Cel ćwiczenia:
Wyodrębnij z całego materiału wszystkie wiersze tekstu i przepisz je dokładnie w tej samej postaci. Obrazy pomiń.

------ Fragmenty materiału

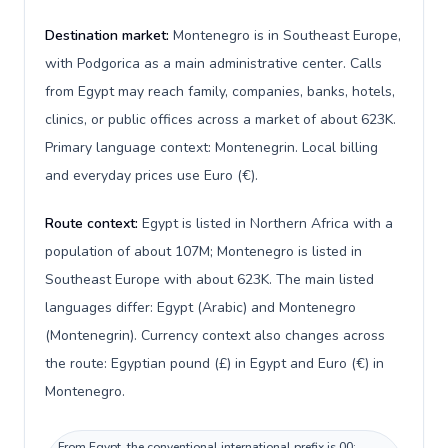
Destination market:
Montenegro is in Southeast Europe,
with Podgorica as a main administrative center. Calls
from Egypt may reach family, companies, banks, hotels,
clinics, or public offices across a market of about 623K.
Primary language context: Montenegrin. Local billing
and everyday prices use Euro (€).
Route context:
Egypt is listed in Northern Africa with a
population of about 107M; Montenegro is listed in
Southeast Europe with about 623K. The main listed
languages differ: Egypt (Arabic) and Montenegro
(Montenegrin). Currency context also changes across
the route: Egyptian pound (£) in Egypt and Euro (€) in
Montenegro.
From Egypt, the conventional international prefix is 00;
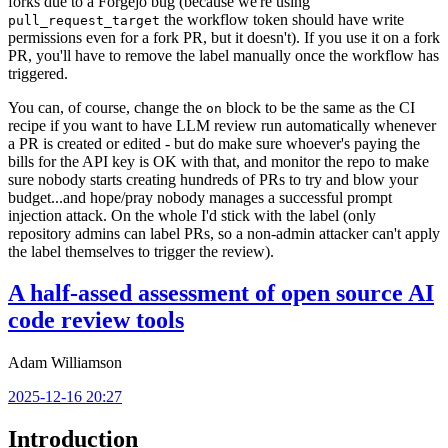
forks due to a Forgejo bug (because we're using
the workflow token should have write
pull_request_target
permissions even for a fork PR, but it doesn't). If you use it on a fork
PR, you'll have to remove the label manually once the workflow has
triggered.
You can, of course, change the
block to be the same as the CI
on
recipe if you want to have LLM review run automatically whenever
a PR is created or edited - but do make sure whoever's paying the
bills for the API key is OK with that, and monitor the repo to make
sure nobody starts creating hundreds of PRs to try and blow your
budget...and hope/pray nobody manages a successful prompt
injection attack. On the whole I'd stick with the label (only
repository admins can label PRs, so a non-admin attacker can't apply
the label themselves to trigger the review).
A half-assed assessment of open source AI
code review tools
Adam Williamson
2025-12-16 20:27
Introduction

------------

Odpowiedź:
Destination market:
Montenegro is in Southeast Europe,
with Podgorica as a main administrative center. Calls
from Egypt may reach family, companies, banks, hotels,
clinics, or public offices across a market of about 623K.
Primary language context: Montenegrin. Local billing
and everyday prices use Euro (€).
Route context:
Egypt is listed in Northern Africa with a
population of about 107M; Montenegro is listed in
Southeast Europe with about 623K. The main listed
languages differ: Egypt (Arabic) and Montenegro
(Montenegrin). Currency context also changes across
the route: Egyptian pound (£) in Egypt and Euro (€) in
Montenegro.
From Egypt, the conventional international prefix is 00;
forks due to a Forgejo bug (because we're using
the workflow token should have write
pull_request_target
permissions even for a fork PR, but it doesn't). If you use it on a fork
PR, you'll have to remove the label manually once the workflow has
triggered.
You can, of course, change the
block to be the same as the CI
on
recipe if you want to have LLM review run automatically whenever
a PR is created or edited - but do make sure whoever's paying the
bills for the API key is OK with that, and monitor the repo to make
sure nobody starts creating hundreds of PRs to try and blow your
budget...and hope/pray nobody manages a successful prompt
injection attack. On the whole I'd stick with the label (only
repository admins can label PRs, so a non-admin attacker can't apply
the label themselves to trigger the review).
A half-assed assessment of open source AI
code review tools
Adam Williamson
2025-12-16 20:27
Introduction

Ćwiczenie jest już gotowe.